The old adage that "laughter is the best form of medicine" is behind the growing popularity of Laughter clubs. Zareena Bana, the chairperson and founder of Joo Chiat-East Coast Laughter Club, has been noted in the Singapore Book of Records for conducting the largest laughter session which was attended by approximately 20 000 people.

In our interview with Bana, a member of the Jamat in Singapore, she explains that the medical benefits of laughter are positive and once you get laughing, the initially contrived act quickly becomes real.

There are video clips of some of your laughing sessions on Youtube as well as one of John Cleese at a laughter club in India. These are hilarious and very contagious. How did you get involved in this?

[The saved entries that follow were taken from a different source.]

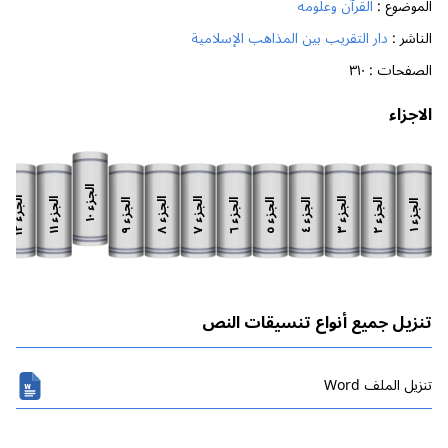
الموضوع :
القرآن وعلومه
الناشر :
دار التقريب بين المذاهب الإسلامية
الصفحات :
٣١٠
الاجزاء
الجزء
الجزء
الجزء
الجزء
الجزء
الجزء
الجزء
الجزء
الجزء
الجزء
الجزء
الجزء
١٠
١٢
١١
٨
٧
٣
٩
٦
٥
٢
٤
١
تنزيل جميع أنواع تنسيقات النص
تنزیل الملف Word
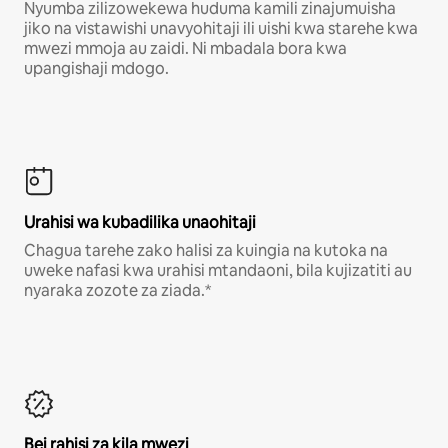
Nyumba zilizowekewa huduma kamili zinajumuisha
jiko na vistawishi unavyohitaji ili uishi kwa starehe kwa
mwezi mmoja au zaidi. Ni mbadala bora kwa
upangishaji mdogo.
Urahisi wa kubadilika unaohitaji
Chagua tarehe zako halisi za kuingia na kutoka na
uweke nafasi kwa urahisi mtandaoni, bila kujizatiti au
nyaraka zozote za ziada.*
Bei rahisi za kila mwezi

The elderly enjoying a laugh. Photo: Courtesy Zareena Bana The elderly enjoying a laugh Courtesy Zareena Bana

I heard about The Laughter Club during one of my annual trips to Mumbai, India. Intrigued by the idea of people coming together for a laugh, I attended a few sessions and was hooked. So upon my return to Singapore I decided to start my own laughter yoga club and held the first session at the East Coast Park (a beach in Singapore) and have not looked back since. The club currently has meetings/laughter sessions once a week at the same location. Attendance at this free and open to the public sessions can range from 20 to 50 people, many of them repeat members.

Aside from the fact that people usually feel better after a good laugh, there are tangible health benefits to these sessions. Can you expand on this?

Laughter session at a seniors home. Photo: Courtesy Zareena Bana Laughter session at a seniors home Courtesy Zareena Bana

Well, the original Laughter Yoga Club idea was formulated by Dr. Madan Kataria who found that there were so many benefits to a good laugh: boosting your immune system, relieving stress, lowering blood pressure etc. So he pursued different ways of making people laugh. Dr. Kataria quickly realised that stand-up comedy acts and joke-sessions did not suit everyone's taste but that contrived laughter combined with aerobic exercise did. The crucial idea was that when we laugh the positive effects of the laughter are immense regardless of the fact that the laughter is contrived. Hence the term “fake it, till you make it”.

In my sessions I focus on breathing exercises as well as use clapping and dancing and the combination of these movements and the acts of laughing really get people going. I cater to what my audience would also be more comfortable with – so with corporate audiences I might use some different gestures than I would with a youth or children's group.

Zareena Bana Photo: Courtesy Zareena Bana Zareena Bana Courtesy Zareena Bana

Your sessions cater to different audiences. Do you have to try harder with some groups than others?

The corporate sessions are very fun and I get energised by the audience. My visit to the seniors' home last week was a bit different in that I had to draw out the folks who were very shy and hesitant to carry out these actions. They are tentative about making eye contact which is very important when I am conducting a laughter session. Children are generally more receptive. Overall, people in Singapore are keen on the idea of a laughter club and I am often requested to conduct laughter sessions for different groups.

What lies ahead – perhaps a session with Jamati members in Singapore?

Sure, that would be an interesting audience to work with. I do have sessions booked with private and public corporations and am putting together a plan for a session in the Philippines.

I really enjoy conducting these sessions; making people laugh makes me feel young. Because I laugh so much I think that my own health has really benefited from this undertaking and I will continue to do this for a while.